Requiem de Verdi opératique à Aix
Dans cette version aixoise du Requiem de Verdi, l’enjeu semble être pour Jérémie Rhorer, placé à la tête de cette grande œuvre, de rester dans les limites de l’absolu théâtral romantique, avec sa rangée d’émotions et d’expressions, de l’effroi à l’espérance. Il s'agit de faire du langage opératique de Verdi un choc émotionnel, pour offrir une musique qui permette à l’être de se relever et d’espérer face à la conscience de la finitude et du Jugement Dernier, omniprésent dans cette Messe pour les Morts. La juxtaposition précise et parfois tendue des tempi, des textures et des couleurs de chaque entité permet l’ajustement équilibré et dynamique entre les sonorités diaphanes, les grandes avancées rythmées, les attaques soudaines et les plages homogènes, comme cet unisson fervent dans l'Agnus Dei.

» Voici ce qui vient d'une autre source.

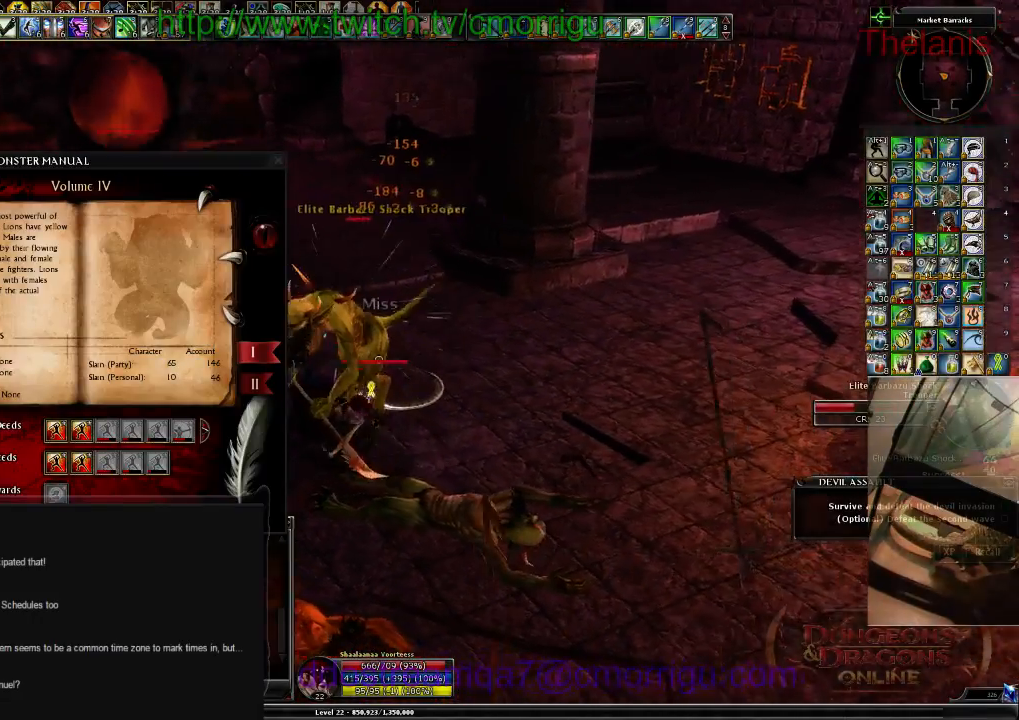
{"keys": [], "events": [[100, "2", "up"]]}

Avec Jérémie Rhorer à la baguette, la musique semble émaner d'un silence profond, d'un recueillement intérieur. Il tient comme dans le creux de ses mains les trois grandes entités musicales (solistes, chœur et orchestre) par une battue simple, lisible, équilibrée, symétrique, sans artifices visuels, comme de grandes pierres parfaitement taillées. Il sécurise les enchaînements de la partition en accentuant leur continuité, à la manière narrative de l’oratorio. Le chef semble suivre deux pistes sonores : l’évanescence et sa cristallisation, le ciel et la terre, comme deux formes d’existence de la musique théâtrale et spirituelle pour chœur et orchestre.
L’ensemble sur instruments d’époque Le Cercle de l’Harmonie fait résonner la mosaïque sonore de ses différentes sections. Les cuivres sont parfois divisés de manière stéréophonique en galerie, peut-être en hommage à la tradition baroque italienne, ou à la musique française de plein air révolutionnaire. Dans les deux cas, l’échelle monumentale fait contraste avec une petite harmonie aux contours précis, mêlant ses caresses sonores à celles des violoncelles.
La soprano Axelle Fanyo fait de ses passages de registres un outil dramatique saisissant, comme les ondulations d’une ligne flamboyante, orientée vers le ciel. Elle y pose une première note, puis laisse s’étendre la projection vers les larges voûtes de sa voix longue, puissante et consolante.
La basse Alexander Tsymbalyuk offre son timbre caverneux à la partition. Tantôt obscure, tantôt lumineuse, sa voix de caractère donne au texte sa majesté profonde.
La mezzo Agnieszka Rhelis déplie la ligne homogène de sa voix, à la faveur de ses échanges serrés avec ses partenaires. Seule, elle se fait récitante grave et fière, dans la puissance généreuse de l'invocation qu'elle sert.
Le ténor Ivan Magrì module un vibrato plus ou moins serré et irisé, parfois résiduel, pour pousser le chant vers l’aigu ou ne pas détimbrer dans les passages mezzo piano. La diction s’allie à la projection tandis que le timbre incarne le juste équilibre entre harmoniques graves et aigües.
Ce quatuor, aux voix solidement caractérisées, est pourtant souvent recouvert par les forces conjointes des tutti, comme si Jérémie Rhorer souhaitait en faire l’émanation de la totalité monumentale de la partition, et non une entité autonome ou supérieure. Le Chœur de jeunes de l'Académie Audi déploie nonobstant ses pianissimi planants, et ses fortissimi tonnants, d’une seule voix, pleine ou transparente, juvénile ou grave. Il trouve dans les passages a cappella le noyau pur du son, dans les passages fugués son relief, et dans les tutti son écorce rude.
Le public du Grand Théâtre de Provence (lieu de résidence du Cercle de l'Harmonie) applaudit et rappelle longuement les différents protagonistes impliqués dans l’espace tragique d’une partition qui, à l’image de la vie humaine, s'envisage dans le temps long.